Protect Page by Login Status
Back to: Protect a View by Login Status or User Role
Find the Redirection settings in the Tools menu
Go through the plugin setup. The plugin is well documented and the setup doesn’t impact this tutorial, so I won’t walk through it here.
Once the setup is complete, you’ll see a screen that looks like this:
If your protected page is available to anyone who is logged in, then you’ll need only one redirection.
First, in the source URL box, enter the relative URL of the page or post you want to protect. For example: /member-directory/.
In URL options / Regex, I always check Ignore Slash and Ignore Case:
- Ignore Slash means that whether someone enters the URL as yoursite.com/member-directory/ or yoursite.com/member-directory (without the final slash), the redirect will still apply.
- Ignore Case means that whether the URL is typed in caps or lowercase, the redirect will still apply.
- Regex stands for Regular Expression. Enabling this option helps to capture more than just the actual URL. You can read more about this option on the Redirection support site.
Under Query Parameters, choose the option that meets your needs:
- Exact match all parameters in any order means that anything appended to your URL will need to match. If your Source URL includes “?first=Jane&last=Doe” this redirect will only work if the URL entered includes “?first=Jane&last=Doe” or “last=Doe&first=Jane”.
- Ignore all parameters means that the redirect will apply regardless of any parameters appended to the URL. The redirect will not pass the parameters through to the new URL.

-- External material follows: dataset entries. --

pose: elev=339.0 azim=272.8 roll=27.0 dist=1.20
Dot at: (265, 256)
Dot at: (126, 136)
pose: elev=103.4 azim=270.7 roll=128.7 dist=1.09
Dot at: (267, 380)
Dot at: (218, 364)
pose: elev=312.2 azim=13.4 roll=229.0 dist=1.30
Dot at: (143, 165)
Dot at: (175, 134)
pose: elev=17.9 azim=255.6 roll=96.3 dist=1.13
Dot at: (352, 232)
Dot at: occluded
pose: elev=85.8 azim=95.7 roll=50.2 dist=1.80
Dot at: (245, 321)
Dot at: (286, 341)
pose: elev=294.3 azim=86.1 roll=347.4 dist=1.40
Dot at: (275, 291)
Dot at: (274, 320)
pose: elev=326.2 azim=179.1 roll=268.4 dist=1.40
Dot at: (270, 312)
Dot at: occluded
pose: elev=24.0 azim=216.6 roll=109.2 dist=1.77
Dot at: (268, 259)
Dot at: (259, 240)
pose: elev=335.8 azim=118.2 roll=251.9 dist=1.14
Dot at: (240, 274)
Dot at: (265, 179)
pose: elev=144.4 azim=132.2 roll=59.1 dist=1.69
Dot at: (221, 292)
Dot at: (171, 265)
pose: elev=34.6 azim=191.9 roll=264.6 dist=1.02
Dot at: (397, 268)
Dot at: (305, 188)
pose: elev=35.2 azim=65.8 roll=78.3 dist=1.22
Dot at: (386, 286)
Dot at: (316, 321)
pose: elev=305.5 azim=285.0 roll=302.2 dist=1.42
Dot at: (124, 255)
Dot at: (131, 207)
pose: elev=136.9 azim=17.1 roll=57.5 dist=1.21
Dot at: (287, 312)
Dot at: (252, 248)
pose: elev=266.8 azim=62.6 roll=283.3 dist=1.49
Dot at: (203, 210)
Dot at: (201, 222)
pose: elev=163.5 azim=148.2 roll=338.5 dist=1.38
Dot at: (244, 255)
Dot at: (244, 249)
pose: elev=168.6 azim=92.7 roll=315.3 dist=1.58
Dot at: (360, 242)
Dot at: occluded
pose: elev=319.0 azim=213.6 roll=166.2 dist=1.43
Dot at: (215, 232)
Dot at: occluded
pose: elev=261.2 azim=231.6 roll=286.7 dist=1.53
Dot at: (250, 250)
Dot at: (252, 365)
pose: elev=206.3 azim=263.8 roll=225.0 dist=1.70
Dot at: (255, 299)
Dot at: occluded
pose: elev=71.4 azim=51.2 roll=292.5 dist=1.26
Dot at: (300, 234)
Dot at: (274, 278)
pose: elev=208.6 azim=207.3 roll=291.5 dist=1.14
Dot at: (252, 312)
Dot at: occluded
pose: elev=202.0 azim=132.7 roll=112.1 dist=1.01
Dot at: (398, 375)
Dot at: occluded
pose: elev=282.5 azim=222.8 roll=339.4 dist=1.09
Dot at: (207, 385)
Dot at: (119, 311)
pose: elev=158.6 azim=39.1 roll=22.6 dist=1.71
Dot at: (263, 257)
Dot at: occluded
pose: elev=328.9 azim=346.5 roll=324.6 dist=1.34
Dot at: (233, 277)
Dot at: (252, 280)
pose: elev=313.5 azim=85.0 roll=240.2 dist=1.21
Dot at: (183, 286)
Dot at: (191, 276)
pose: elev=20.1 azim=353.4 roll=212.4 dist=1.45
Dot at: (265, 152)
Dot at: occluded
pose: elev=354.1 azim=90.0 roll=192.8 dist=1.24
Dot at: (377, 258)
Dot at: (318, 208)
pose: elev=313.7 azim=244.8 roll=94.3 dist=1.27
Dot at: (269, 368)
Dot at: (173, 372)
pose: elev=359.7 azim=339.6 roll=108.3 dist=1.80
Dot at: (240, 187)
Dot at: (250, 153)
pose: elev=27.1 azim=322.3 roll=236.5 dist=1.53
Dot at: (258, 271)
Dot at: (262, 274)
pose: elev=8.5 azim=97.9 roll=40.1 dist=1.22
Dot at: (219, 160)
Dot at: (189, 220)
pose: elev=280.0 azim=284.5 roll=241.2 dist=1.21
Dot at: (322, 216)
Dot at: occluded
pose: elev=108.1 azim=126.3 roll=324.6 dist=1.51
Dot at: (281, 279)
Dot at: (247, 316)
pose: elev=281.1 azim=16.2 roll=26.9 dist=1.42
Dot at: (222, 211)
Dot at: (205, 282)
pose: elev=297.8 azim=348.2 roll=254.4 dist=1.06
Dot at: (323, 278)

- Ignore & Pass parameters to the target means the redirect will apply regardless of any parameters appended to the URL, but it will pass those parameters through to the new URL.
Now click the gear icon next to the Add Redirect button to access the conditional redirect options. Now you’ll see additional fields like this:
The Title field is optional.
From the Match dropdown choose URL and Login Status. This will apply the redirection based on whether the visitor is logged in.
When matched, choose Pass-through. This ensures that the visitor will attempt to reach the page every time. With a redirect like a 301, the next time they try to visit the page, they will automatically go to the new page, even if the meet the parameters to visit the original page this time.
Logged In: this is the URL they should be redirected to if they are logged in. In this case, we want our logged in users to be granted access to the original page, so leave this field blank.
Logged Out: this is the URL they should be redirected to if they are not logged in. I like to redirect to the login page to give them the opportunity to log in if they are a valid user and to send the message that only valid users have access to that page. You could also create a fun page that says “Uh oh! Only users have access to that page…” with a link to the login page for users who forgot to log in. This redirection can also be written in the form of a relative URL, for example: /login/.
Group can be set to your preference. You can create new groups from the groups tab to help you keep track of your redirections if you have a lot. If not, you can leave it at the default.
Position won’t matter if you have only one redirection related to this page, so you can leave that at the default as well.
When finished it should look like this:
To test that the redirection worked, try these steps:
- Attempt to reach the page from the browser where you are logged in. You should reach the protected page.
- Open an incognito/private window or use a different browser, then try to access the protected page. Since you are not logged in, you should be redirected to the login page (or whichever page you set your redirect to).